EXERCISE -> Copy all records precisely, apart from the pictures.

[Dataset records]
********

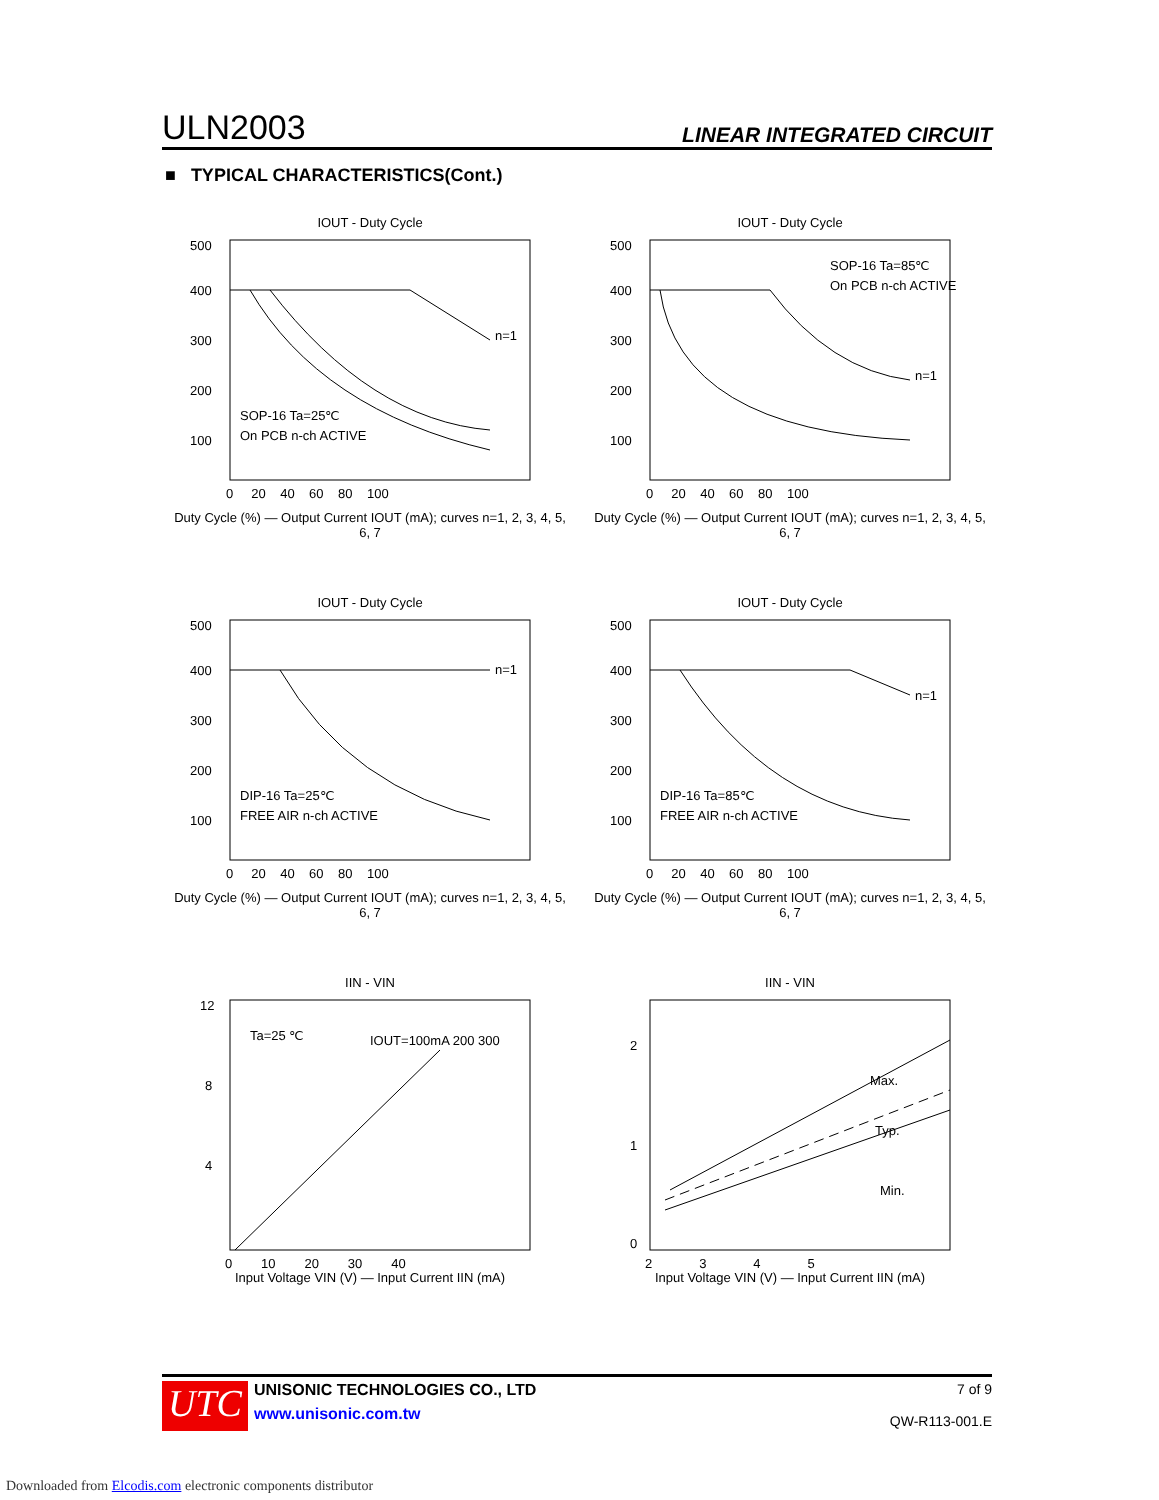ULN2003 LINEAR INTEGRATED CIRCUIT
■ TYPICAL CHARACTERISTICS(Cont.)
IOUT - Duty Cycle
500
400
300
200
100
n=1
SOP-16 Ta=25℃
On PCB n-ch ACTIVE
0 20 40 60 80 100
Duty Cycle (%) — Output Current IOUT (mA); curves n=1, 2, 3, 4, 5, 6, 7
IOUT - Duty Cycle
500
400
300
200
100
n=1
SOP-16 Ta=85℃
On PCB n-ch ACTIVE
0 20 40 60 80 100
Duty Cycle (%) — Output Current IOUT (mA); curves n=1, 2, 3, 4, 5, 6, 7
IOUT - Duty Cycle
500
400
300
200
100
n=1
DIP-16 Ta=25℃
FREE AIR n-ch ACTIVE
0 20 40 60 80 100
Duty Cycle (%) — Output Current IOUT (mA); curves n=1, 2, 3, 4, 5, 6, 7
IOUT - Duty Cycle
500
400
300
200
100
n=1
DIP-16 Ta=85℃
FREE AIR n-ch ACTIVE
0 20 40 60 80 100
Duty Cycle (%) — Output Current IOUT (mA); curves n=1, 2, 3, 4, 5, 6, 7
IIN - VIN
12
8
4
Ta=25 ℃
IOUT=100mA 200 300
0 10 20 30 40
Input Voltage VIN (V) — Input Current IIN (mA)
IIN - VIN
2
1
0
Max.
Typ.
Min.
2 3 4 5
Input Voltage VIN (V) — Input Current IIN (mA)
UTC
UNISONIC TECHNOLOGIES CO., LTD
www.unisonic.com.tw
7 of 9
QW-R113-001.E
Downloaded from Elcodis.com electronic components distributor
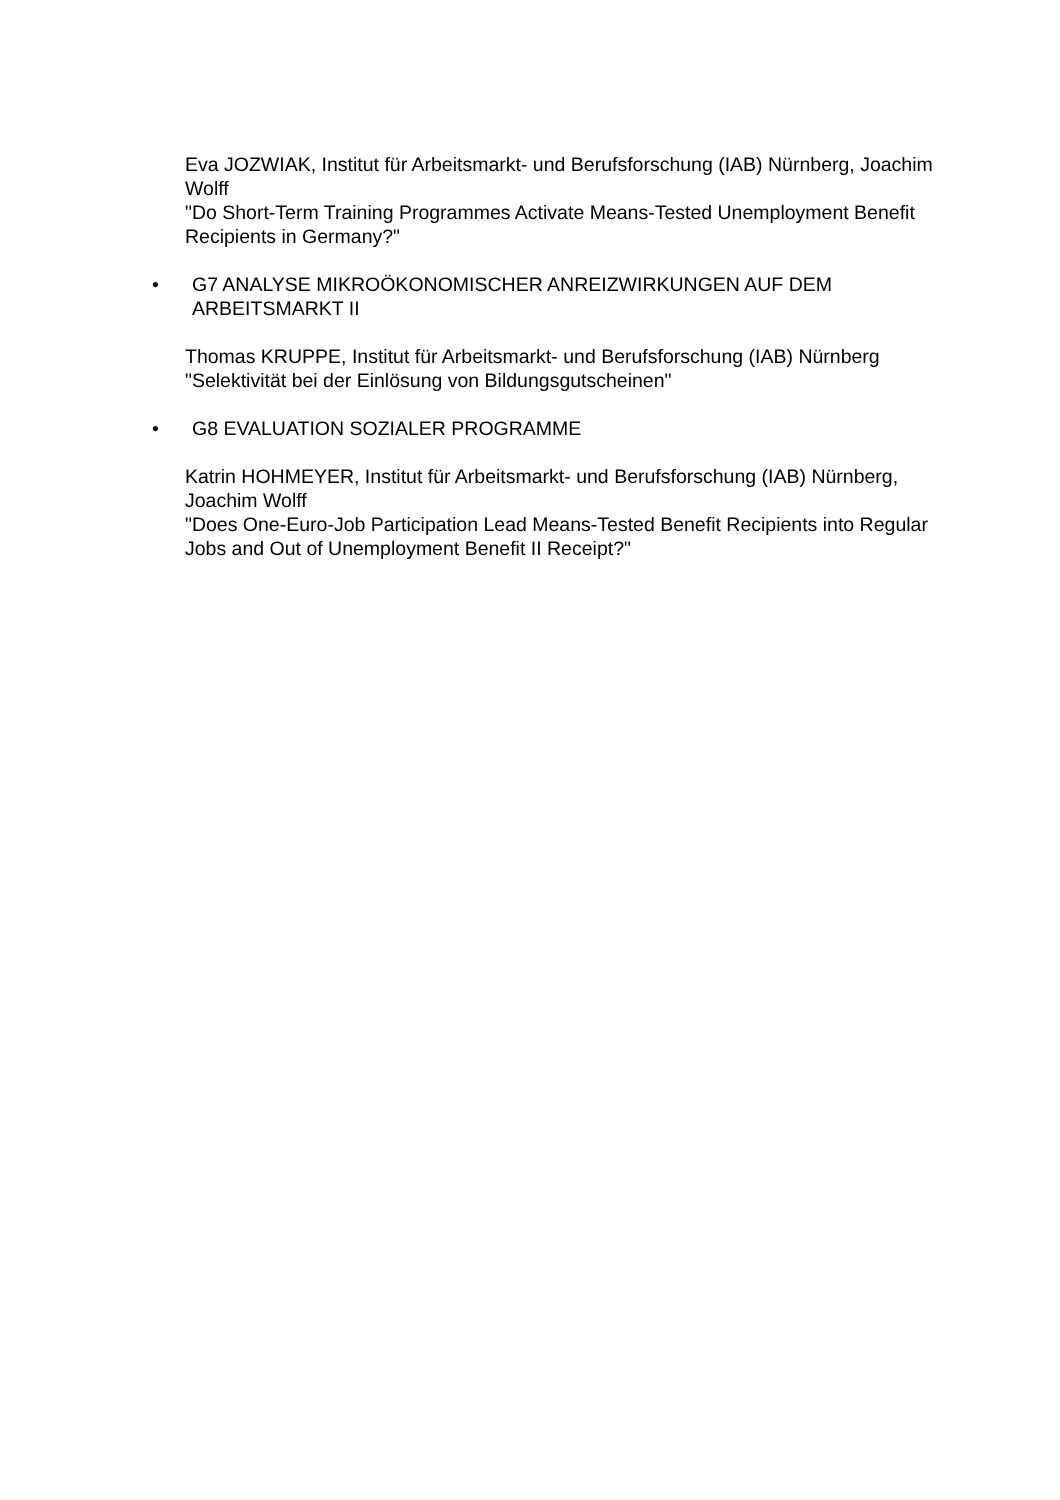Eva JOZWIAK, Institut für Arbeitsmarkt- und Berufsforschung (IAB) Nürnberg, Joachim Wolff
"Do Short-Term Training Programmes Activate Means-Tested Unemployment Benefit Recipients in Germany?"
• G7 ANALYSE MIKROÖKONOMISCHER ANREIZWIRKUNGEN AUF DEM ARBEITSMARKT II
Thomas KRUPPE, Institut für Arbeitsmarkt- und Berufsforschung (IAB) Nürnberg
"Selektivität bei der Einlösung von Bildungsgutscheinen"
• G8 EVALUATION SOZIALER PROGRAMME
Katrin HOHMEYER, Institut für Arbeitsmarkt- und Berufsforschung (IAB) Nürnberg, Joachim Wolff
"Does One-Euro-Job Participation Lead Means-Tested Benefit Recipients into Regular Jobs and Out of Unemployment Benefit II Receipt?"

********

ANSWER BOX ->
ULN2003 LINEAR INTEGRATED CIRCUIT
■ TYPICAL CHARACTERISTICS(Cont.)
IOUT - Duty Cycle
500
400
300
200
100
n=1
SOP-16 Ta=25℃
On PCB n-ch ACTIVE
0 20 40 60 80 100
Duty Cycle (%) — Output Current IOUT (mA); curves n=1, 2, 3, 4, 5, 6, 7
IOUT - Duty Cycle
500
400
300
200
100
n=1
SOP-16 Ta=85℃
On PCB n-ch ACTIVE
0 20 40 60 80 100
Duty Cycle (%) — Output Current IOUT (mA); curves n=1, 2, 3, 4, 5, 6, 7
IOUT - Duty Cycle
500
400
300
200
100
n=1
DIP-16 Ta=25℃
FREE AIR n-ch ACTIVE
0 20 40 60 80 100
Duty Cycle (%) — Output Current IOUT (mA); curves n=1, 2, 3, 4, 5, 6, 7
IOUT - Duty Cycle
500
400
300
200
100
n=1
DIP-16 Ta=85℃
FREE AIR n-ch ACTIVE
0 20 40 60 80 100
Duty Cycle (%) — Output Current IOUT (mA); curves n=1, 2, 3, 4, 5, 6, 7
IIN - VIN
12
8
4
Ta=25 ℃
IOUT=100mA 200 300
0 10 20 30 40
Input Voltage VIN (V) — Input Current IIN (mA)
IIN - VIN
2
1
0
Max.
Typ.
Min.
2 3 4 5
Input Voltage VIN (V) — Input Current IIN (mA)
UTC
UNISONIC TECHNOLOGIES CO., LTD
www.unisonic.com.tw
7 of 9
QW-R113-001.E
Downloaded from Elcodis.com electronic components distributor
Eva JOZWIAK, Institut für Arbeitsmarkt- und Berufsforschung (IAB) Nürnberg, Joachim Wolff
"Do Short-Term Training Programmes Activate Means-Tested Unemployment Benefit Recipients in Germany?"
• G7 ANALYSE MIKROÖKONOMISCHER ANREIZWIRKUNGEN AUF DEM ARBEITSMARKT II
Thomas KRUPPE, Institut für Arbeitsmarkt- und Berufsforschung (IAB) Nürnberg
"Selektivität bei der Einlösung von Bildungsgutscheinen"
• G8 EVALUATION SOZIALER PROGRAMME
Katrin HOHMEYER, Institut für Arbeitsmarkt- und Berufsforschung (IAB) Nürnberg, Joachim Wolff
"Does One-Euro-Job Participation Lead Means-Tested Benefit Recipients into Regular Jobs and Out of Unemployment Benefit II Receipt?"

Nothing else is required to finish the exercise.